"""

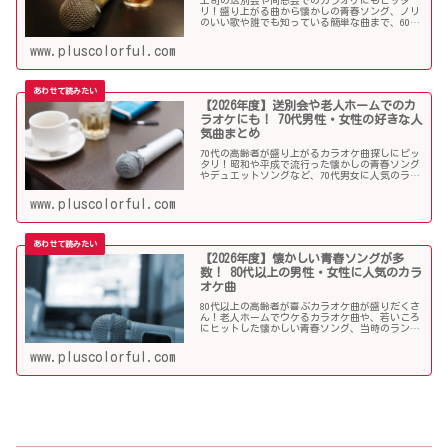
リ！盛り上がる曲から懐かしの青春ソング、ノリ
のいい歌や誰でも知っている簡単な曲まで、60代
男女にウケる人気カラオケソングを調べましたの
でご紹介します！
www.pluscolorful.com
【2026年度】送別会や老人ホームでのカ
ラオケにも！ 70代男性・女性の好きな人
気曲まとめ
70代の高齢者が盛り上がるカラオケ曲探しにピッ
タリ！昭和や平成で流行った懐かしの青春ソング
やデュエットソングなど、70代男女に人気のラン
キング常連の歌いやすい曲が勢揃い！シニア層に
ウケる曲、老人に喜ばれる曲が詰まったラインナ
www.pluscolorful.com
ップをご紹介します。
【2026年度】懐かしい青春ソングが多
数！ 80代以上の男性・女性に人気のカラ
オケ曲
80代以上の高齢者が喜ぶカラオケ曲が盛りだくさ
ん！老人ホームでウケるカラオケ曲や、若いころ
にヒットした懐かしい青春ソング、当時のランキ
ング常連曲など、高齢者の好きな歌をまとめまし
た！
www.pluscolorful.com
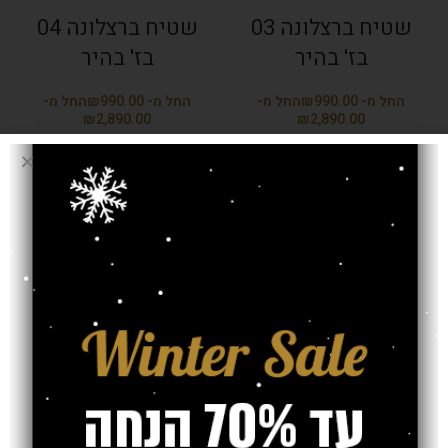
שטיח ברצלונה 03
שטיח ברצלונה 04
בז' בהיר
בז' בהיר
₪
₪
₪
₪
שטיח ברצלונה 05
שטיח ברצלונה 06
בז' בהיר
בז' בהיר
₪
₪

"""
"""

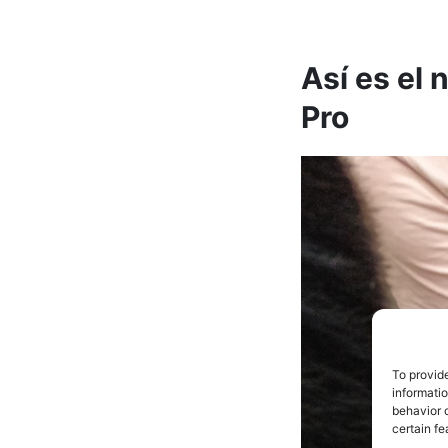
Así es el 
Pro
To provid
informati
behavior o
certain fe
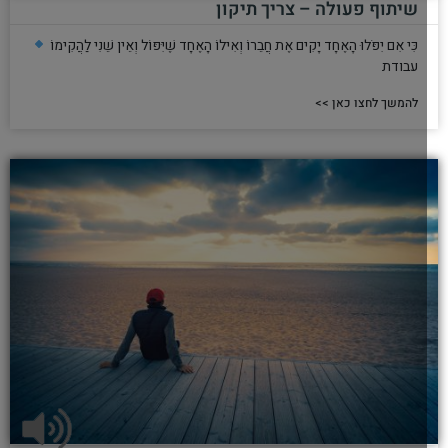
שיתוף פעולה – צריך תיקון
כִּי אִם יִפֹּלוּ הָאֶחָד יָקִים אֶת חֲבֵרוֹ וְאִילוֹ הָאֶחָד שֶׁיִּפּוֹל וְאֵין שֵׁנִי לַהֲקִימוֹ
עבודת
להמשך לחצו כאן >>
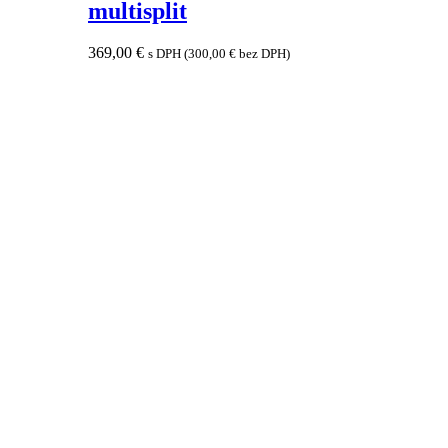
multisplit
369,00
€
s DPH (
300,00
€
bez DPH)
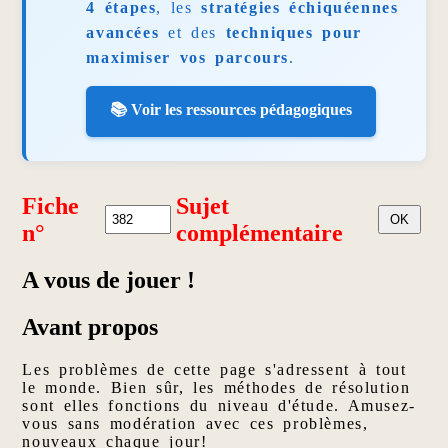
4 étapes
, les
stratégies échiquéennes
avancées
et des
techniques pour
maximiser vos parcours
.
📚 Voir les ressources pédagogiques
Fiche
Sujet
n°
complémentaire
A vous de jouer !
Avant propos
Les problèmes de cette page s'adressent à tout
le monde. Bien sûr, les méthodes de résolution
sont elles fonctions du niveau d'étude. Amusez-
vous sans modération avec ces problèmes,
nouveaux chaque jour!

"""

TASK
Report each line of the rows above that contains the word "שטיח". Case counts.

RESPONSE
שטיח ברצלונה 03
שטיח ברצלונה 04
שטיח ברצלונה 05
שטיח ברצלונה 06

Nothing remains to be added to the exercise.